Instructions for the task: Present every line of the material as a numbered list, leaving out any blank lines.

Transcribed page text:
◇ ◇ ◇ ◇ ◇ ◇ ◇
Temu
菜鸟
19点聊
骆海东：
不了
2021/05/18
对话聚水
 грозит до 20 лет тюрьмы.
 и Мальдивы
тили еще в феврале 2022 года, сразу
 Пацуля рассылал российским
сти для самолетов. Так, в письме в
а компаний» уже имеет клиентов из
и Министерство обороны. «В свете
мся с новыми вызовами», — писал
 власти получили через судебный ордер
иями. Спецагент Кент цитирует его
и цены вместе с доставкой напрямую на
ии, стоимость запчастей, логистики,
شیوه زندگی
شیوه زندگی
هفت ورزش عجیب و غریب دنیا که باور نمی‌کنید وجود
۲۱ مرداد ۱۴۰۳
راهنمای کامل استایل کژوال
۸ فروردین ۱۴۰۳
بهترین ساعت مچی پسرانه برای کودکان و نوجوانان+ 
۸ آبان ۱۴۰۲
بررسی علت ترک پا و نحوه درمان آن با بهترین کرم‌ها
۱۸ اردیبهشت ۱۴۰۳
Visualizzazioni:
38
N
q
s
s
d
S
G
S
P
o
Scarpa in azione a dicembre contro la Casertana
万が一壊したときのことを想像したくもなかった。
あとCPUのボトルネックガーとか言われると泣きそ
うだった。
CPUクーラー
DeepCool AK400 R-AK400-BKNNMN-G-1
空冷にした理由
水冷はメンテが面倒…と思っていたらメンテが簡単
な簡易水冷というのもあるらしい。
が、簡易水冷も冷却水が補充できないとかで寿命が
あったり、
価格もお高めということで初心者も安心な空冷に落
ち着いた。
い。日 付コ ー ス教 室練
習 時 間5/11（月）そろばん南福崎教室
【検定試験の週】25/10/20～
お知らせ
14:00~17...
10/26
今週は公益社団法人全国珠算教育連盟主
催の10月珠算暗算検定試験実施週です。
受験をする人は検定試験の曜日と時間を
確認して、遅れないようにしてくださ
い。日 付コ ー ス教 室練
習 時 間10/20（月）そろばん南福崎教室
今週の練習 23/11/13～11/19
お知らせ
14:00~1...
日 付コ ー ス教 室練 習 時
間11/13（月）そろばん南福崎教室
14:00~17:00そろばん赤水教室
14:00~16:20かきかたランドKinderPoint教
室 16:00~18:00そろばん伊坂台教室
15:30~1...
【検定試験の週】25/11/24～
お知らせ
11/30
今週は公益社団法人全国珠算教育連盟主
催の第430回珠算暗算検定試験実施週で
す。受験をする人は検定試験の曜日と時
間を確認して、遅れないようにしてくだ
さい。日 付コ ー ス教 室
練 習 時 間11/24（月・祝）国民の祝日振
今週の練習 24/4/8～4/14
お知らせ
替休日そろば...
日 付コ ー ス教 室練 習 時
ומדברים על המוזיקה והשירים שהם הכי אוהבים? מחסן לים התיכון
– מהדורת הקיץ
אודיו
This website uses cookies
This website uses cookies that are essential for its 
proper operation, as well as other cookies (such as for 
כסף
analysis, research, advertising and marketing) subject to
◇ ◇ ◇ ◇ ◇ ◇ ◇
Task response:
1. Temu
2. 菜鸟
3. 19点聊
4. 骆海东：
5. 不了
6. 2021/05/18
7. 对话聚水
8.  грозит до 20 лет тюрьмы.
9.  и Мальдивы
10. тили еще в феврале 2022 года, сразу
11.  Пацуля рассылал российским
12. сти для самолетов. Так, в письме в
13. а компаний» уже имеет клиентов из
14. и Министерство обороны. «В свете
15. мся с новыми вызовами», — писал
16.  власти получили через судебный ордер
17. иями. Спецагент Кент цитирует его
18. и цены вместе с доставкой напрямую на
19. ии, стоимость запчастей, логистики,
20. شیوه زندگی
21. شیوه زندگی
22. هفت ورزش عجیب و غریب دنیا که باور نمی‌کنید وجود
23. ۲۱ مرداد ۱۴۰۳
24. راهنمای کامل استایل کژوال
25. ۸ فروردین ۱۴۰۳
26. بهترین ساعت مچی پسرانه برای کودکان و نوجوانان+ 
27. ۸ آبان ۱۴۰۲
28. بررسی علت ترک پا و نحوه درمان آن با بهترین کرم‌ها
29. ۱۸ اردیبهشت ۱۴۰۳
30. Visualizzazioni:
31. 38
32. N
33. q
34. s
35. s
36. d
37. S
38. G
39. S
40. P
41. o
42. Scarpa in azione a dicembre contro la Casertana
43. 万が一壊したときのことを想像したくもなかった。
44. あとCPUのボトルネックガーとか言われると泣きそ
45. うだった。
46. CPUクーラー
47. DeepCool AK400 R-AK400-BKNNMN-G-1
48. 空冷にした理由
49. 水冷はメンテが面倒…と思っていたらメンテが簡単
50. な簡易水冷というのもあるらしい。
51. が、簡易水冷も冷却水が補充できないとかで寿命が
52. あったり、
53. 価格もお高めということで初心者も安心な空冷に落
54. ち着いた。
55. い。日 付コ ー ス教 室練
56. 習 時 間5/11（月）そろばん南福崎教室
57. 【検定試験の週】25/10/20～
58. お知らせ
59. 14:00~17...
60. 10/26
61. 今週は公益社団法人全国珠算教育連盟主
62. 催の10月珠算暗算検定試験実施週です。
63. 受験をする人は検定試験の曜日と時間を
64. 確認して、遅れないようにしてくださ
65. い。日 付コ ー ス教 室練
66. 習 時 間10/20（月）そろばん南福崎教室
67. 今週の練習 23/11/13～11/19
68. お知らせ
69. 14:00~1...
70. 日 付コ ー ス教 室練 習 時
71. 間11/13（月）そろばん南福崎教室
72. 14:00~17:00そろばん赤水教室
73. 14:00~16:20かきかたランドKinderPoint教
74. 室 16:00~18:00そろばん伊坂台教室
75. 15:30~1...
76. 【検定試験の週】25/11/24～
77. お知らせ
78. 11/30
79. 今週は公益社団法人全国珠算教育連盟主
80. 催の第430回珠算暗算検定試験実施週で
81. す。受験をする人は検定試験の曜日と時
82. 間を確認して、遅れないようにしてくだ
83. さい。日 付コ ー ス教 室
84. 練 習 時 間11/24（月・祝）国民の祝日振
85. 今週の練習 24/4/8～4/14
86. お知らせ
87. 替休日そろば...
88. 日 付コ ー ス教 室練 習 時
89. ומדברים על המוזיקה והשירים שהם הכי אוהבים? מחסן לים התיכון
90. – מהדורת הקיץ
91. אודיו
92. This website uses cookies
93. This website uses cookies that are essential for its 
94. proper operation, as well as other cookies (such as for 
95. כסף
96. analysis, research, advertising and marketing) subject to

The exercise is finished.